**Sezione documento:**
○ ○ ○

Il contributo è tratto da Storia della civiltà europea a cura di Umberto Eco, edizione in 75 ebook
Il termine analogia indica in genere una relazione tra più cose, aventi in comune qualche determinato aspetto. Si possono distinguere usi diversi, non necessariamente coerenti tra loro, che sono tuttavia specchio di modi differenti di interpretare unitariamente la relazione tra l’uomo, l’esistenza delle cose e il loro principio ultimo. Alla luce del confronto tra le due concezioni, per così dire, classiche, ovvero l’analogia di proporzionalità e quella di attribuzione, emergono nel corso del pensiero medievale vari modi di intendere tale relazione, secondo la particolare lettura, tra gli altri, di Agostino, Tommaso, Enrico di Gand, Duns Scoto e infine di Ockham.

○ ○ ○

**Sezione dati:**
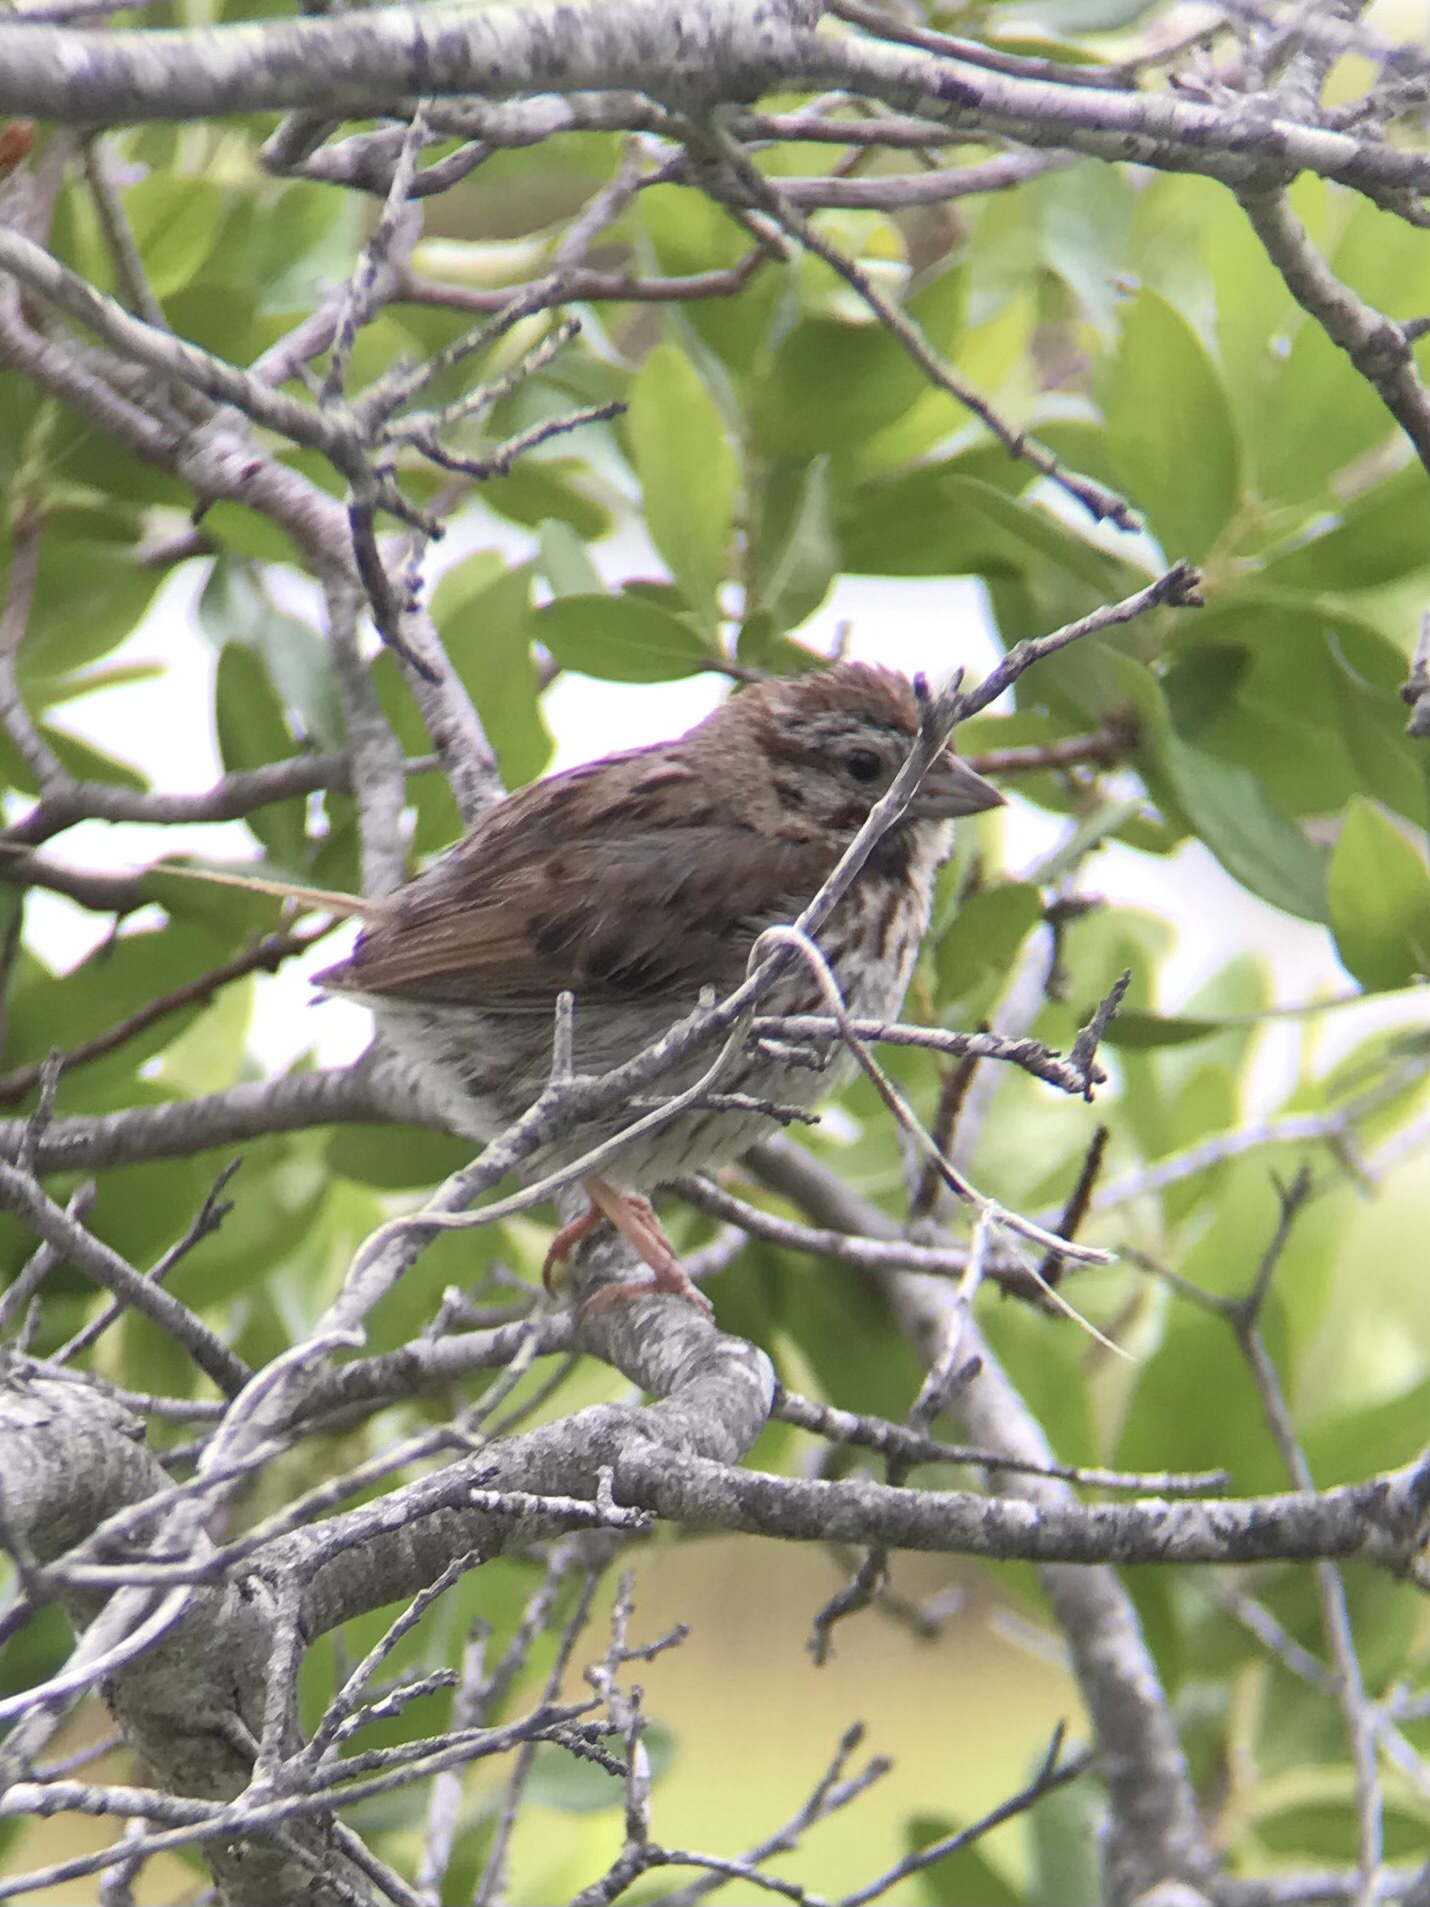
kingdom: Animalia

○ ○ ○

**Compito assegnato A:** Traduca in inglese la seguente frase tratta dal testo sull'analogia: "Il termine analogia indica in genere una relazione tra più cose, aventi in comune qualche determinato aspetto."
**Compito assegnato B:** Stabilisca se ciascuna affermazione concorda con il testo sull'analogia, rispondendo sì o no e citando le parole del testo che lo dimostrano: (i) le due concezioni classiche sono l'analogia di proporzionalità e quella di attribuzione; (ii) i diversi usi del termine sono sempre coerenti tra loro; (iii) il contributo proviene da un'opera curata da Umberto Eco.

**Risposta corretta A:** The term analogy generally indicates a relationship among several things that have some particular aspect in common.

**Risposta corretta B:**
(i) Sì: "ovvero l’analogia di proporzionalità e quella di attribuzione".
(ii) No: "non necessariamente coerenti tra loro".
(iii) Sì: "Il contributo è tratto da Storia della civiltà europea a cura di Umberto Eco".